L'histoire :
La première guerre mondiale s’est terminée et un petit groupe de copains rescapés originaires de l’île de la Réunion a eu le bonheur de regagner la colonie française. Cependant, ils quittent une horreur pour une autre, car ils rapportent avec eux une terrible maladie : la grippe espagnole. Dès lors, l’épidémie ravage l’île au sein de tout type de population. Les cadavres s’amoncèlent dans les rues et l’île n’est plus ravitaillée. Embauché par un médecin dynamique de l’hôpital, Evariste organise la collecte des cadavres, en s’appuyant sur une main d’œuvre pratique : des condamnés aux travaux forcés. Voltaire, dans ses habits de faux « tirailleur sénégalais », continue son idylle avec Emma, la fiancée de son copain Camille (carrément). de toute façon, Camille, après être devenu opiomane en raison de sa gueule cassée, s’est suicidé. Le trompe-la-mort et force de la nature Grondin, quant à lui, roucoule avec la belle Marie, qui prépare des potions anti-grippe à base de rhum… de beaucoup de rhum ! C’est alors que la presse et la populace accuse les chinois, dont l’épicier local, d’être à l’origine de la grippe. Il fallait bien désigner quelques responsables à lyncher. Sa boutique sera incendiée…
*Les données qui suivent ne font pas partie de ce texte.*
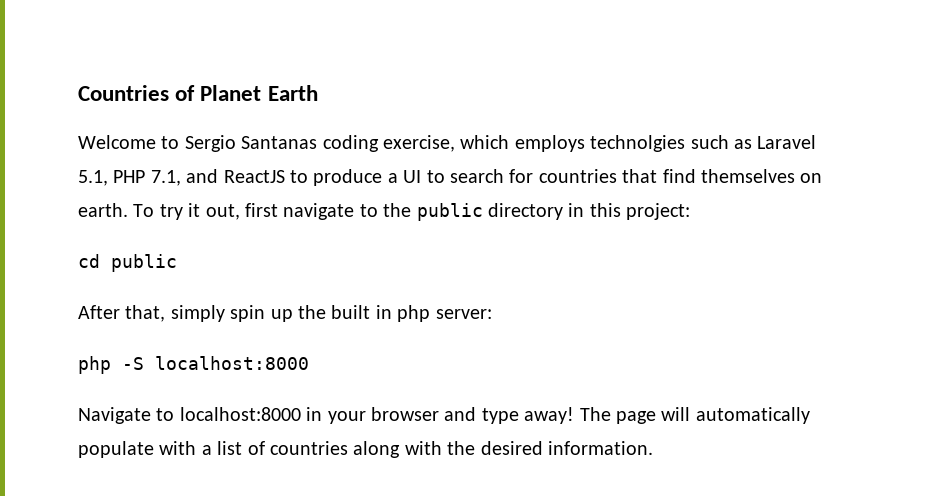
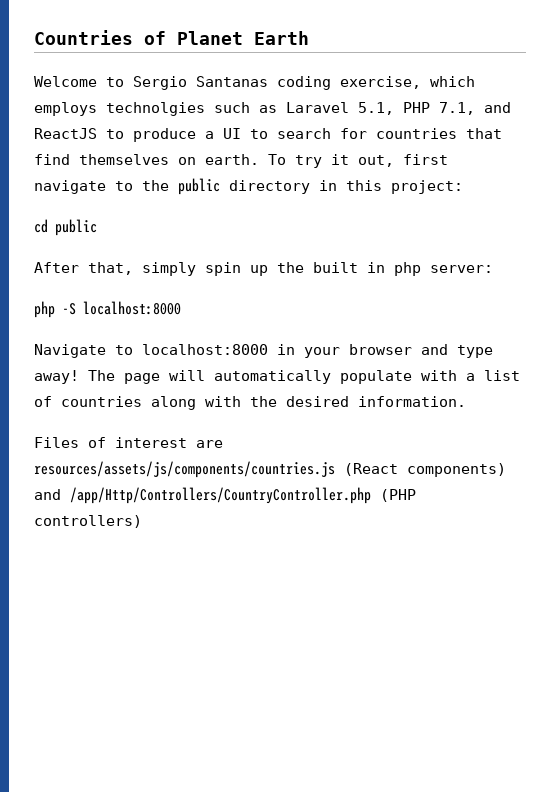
(653, 448) none -> [34,437,223,448] [34,461,506,478] [34,487,416,504] [34,515,142,528] // Files of interest are resources/assets/js/components/countries.js (React components) and /app/Http/Controllers/CountryController.php (PHP controllers)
Ce qu'on en pense sur la planète BD :
Mais qu’ont-ils donc fichus, ces satanés auteurs de la Grippe coloniale, pour mettre 9 ans à nous pondre la suite ? Récompensé par le prix de la critique à Angoulême au moment de sa sortie (en 2003), le premier tome s’inscrivait idéalement par son ton, dans la veine « nouvelle BD » des Blain, Sfar et consort. Le pilote avait marqué par son humour omniprésent, la légèreté de personnages attachants, et néanmoins le tragique de son sujet, l’évocation historique et l’axe quasi mémoriel du propos : le fléau de la grippe espagnole importée sur l’île de la Réunion à l’été 1919. Neuf ans ont donc passé, mais Appollo et Serge Huo-Chao-Si reprennent pile-poil là où ils en étaient restés. Appollo ne change rien ni à l’ambiance, ni à la ligne narrative… tandis que le trait de Huo-Chao-Si renouvelle nettement son style caricatural. Le trait est plus détaillé, la colorisation plus contrastée (par Grégoire Loyau) et si les personnages demeurent reconnaissables, ils se retrouvent curieusement affinés (Evariste devient progressivement tout maigre !). Au gré d’un récit sans linéarité précise, les auteurs font donc de nouveau acte d’humanisme. L’engagement patriote et la boucherie de 4 années de guerre n’ont rien changé à la noirceur de l’âme humaine et aux coups-bas du sort. Ici, on châtie des boucs émissaires chinois, forcément malpropres et coupables de l’épidémie. Là, une « bête » grippe se révèle plus meurtrière que n’importe quel conflit, décime la population civile et épargne une nouvelle fois nos poilus poilants. Du moins directement… car l’équilibre psychologique de certains est en lambeaux. Tout cela serait parfaitement sordide si Grondin, imbibé d’alcool, ne piquait pas un petit roupillon sur un tas de cadavres ; ou que Voltaire oubliait sa gouaille matinée de créole. A l’image de cet empereur d’Annam qui joue à la TSF et s’imagine Président, les nouveaux personnages et les situations incongrues permettent de louvoyer d’exquise manière entre le pathos et les clichés. Ironie ultime du destin : c’est un cyclone dévastateur qui règlera son sort à la pandémie. Vive les cyclones.